Data extract.
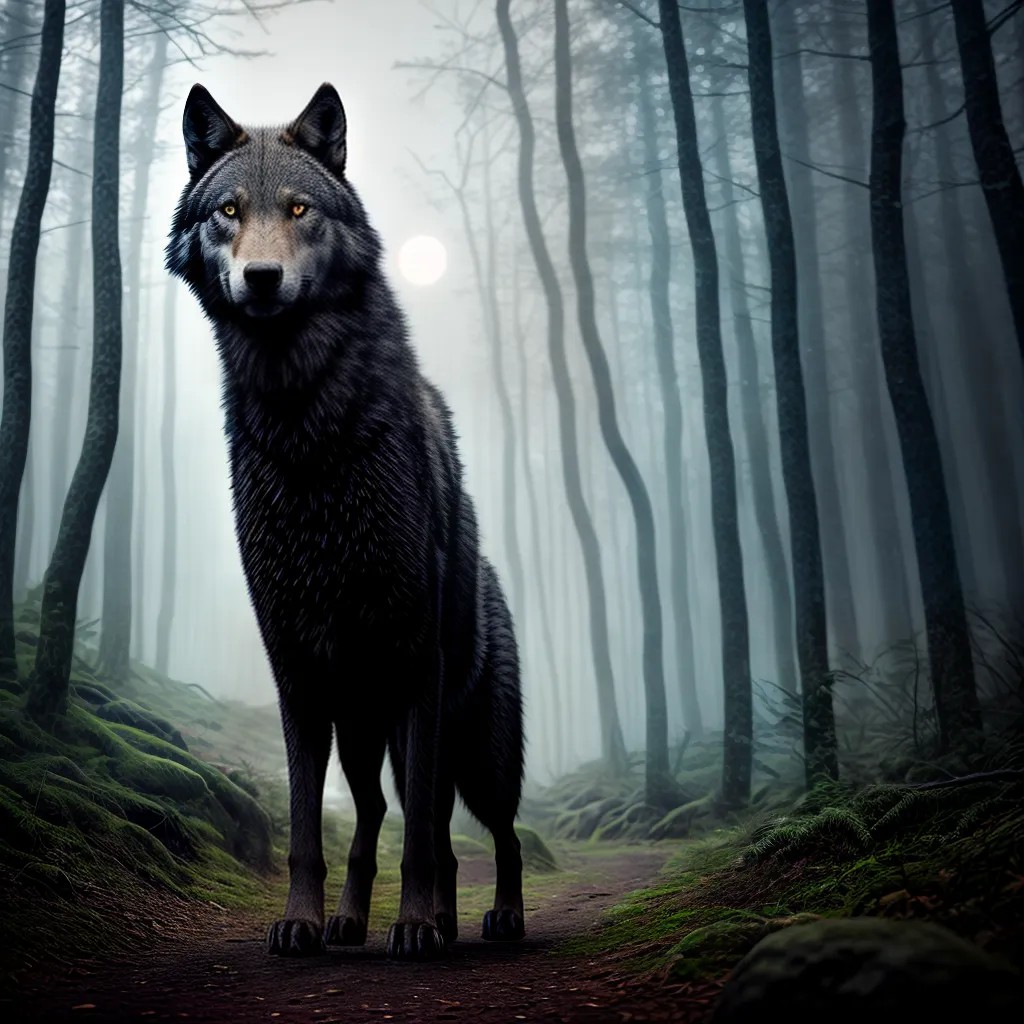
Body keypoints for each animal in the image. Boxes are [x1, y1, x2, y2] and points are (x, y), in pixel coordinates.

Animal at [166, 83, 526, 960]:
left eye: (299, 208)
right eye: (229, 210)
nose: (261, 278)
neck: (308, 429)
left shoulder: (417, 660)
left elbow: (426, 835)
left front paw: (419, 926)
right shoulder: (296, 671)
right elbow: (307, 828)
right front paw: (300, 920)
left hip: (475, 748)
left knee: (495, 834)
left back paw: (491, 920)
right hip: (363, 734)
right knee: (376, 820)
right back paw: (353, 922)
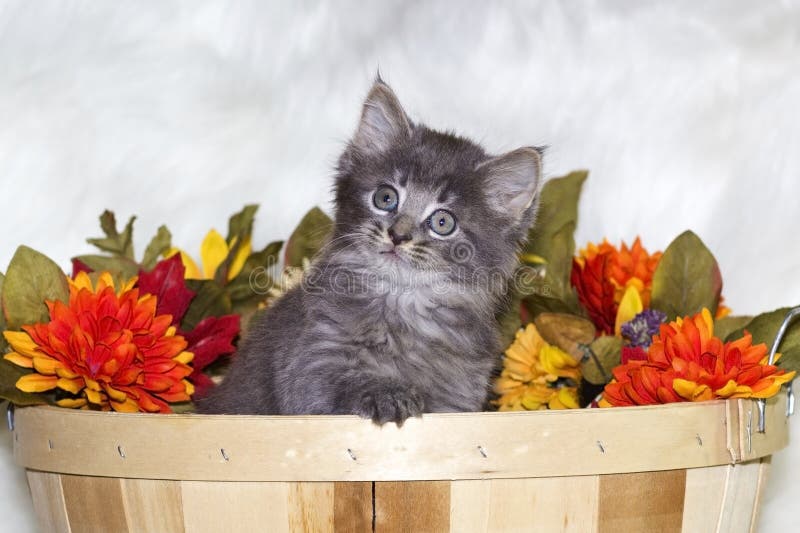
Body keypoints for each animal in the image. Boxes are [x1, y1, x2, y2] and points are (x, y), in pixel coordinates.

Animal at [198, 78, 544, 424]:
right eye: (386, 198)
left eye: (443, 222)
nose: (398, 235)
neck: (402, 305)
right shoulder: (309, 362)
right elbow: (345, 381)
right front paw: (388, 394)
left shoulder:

Requirement. Give every record again word for word, pictures excluded.

Response to this task.
Body keypoints for each animal in the image. Boxes are [x1, y1, x2, y2] and points are (x, y), in pixel coordinates.

Animal at [166, 83, 526, 960]:
left eye: (299, 208)
right eye: (229, 210)
nose: (261, 278)
neck: (308, 429)
left shoulder: (417, 660)
left elbow: (426, 835)
left front paw: (419, 926)
right shoulder: (296, 671)
right elbow: (307, 828)
right front paw: (300, 920)
left hip: (475, 748)
left knee: (495, 834)
left back paw: (491, 920)
right hip: (363, 734)
right knee: (376, 820)
right back paw: (353, 922)
Body keypoints for each animal in the image. Boxes are [x1, y1, x2, y2] and points are (x, y), in pixel coordinates.

Animal at [198, 78, 544, 424]:
right eye: (386, 198)
left eye: (443, 222)
nose: (398, 235)
neck: (402, 305)
right shoulder: (309, 362)
right elbow: (345, 381)
right front paw: (388, 394)
left shoulder:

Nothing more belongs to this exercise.